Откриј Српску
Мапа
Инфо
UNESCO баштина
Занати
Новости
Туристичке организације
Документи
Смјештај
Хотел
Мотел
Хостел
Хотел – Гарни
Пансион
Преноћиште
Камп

Exercise details: Word for word, transcribe the complete listing.

Result for this task:
Откриј Српску
Мапа
Инфо
UNESCO баштина
Занати
Новости
Туристичке организације
Документи
Смјештај
Хотел
Мотел
Хостел
Хотел – Гарни
Пансион
Преноћиште
Камп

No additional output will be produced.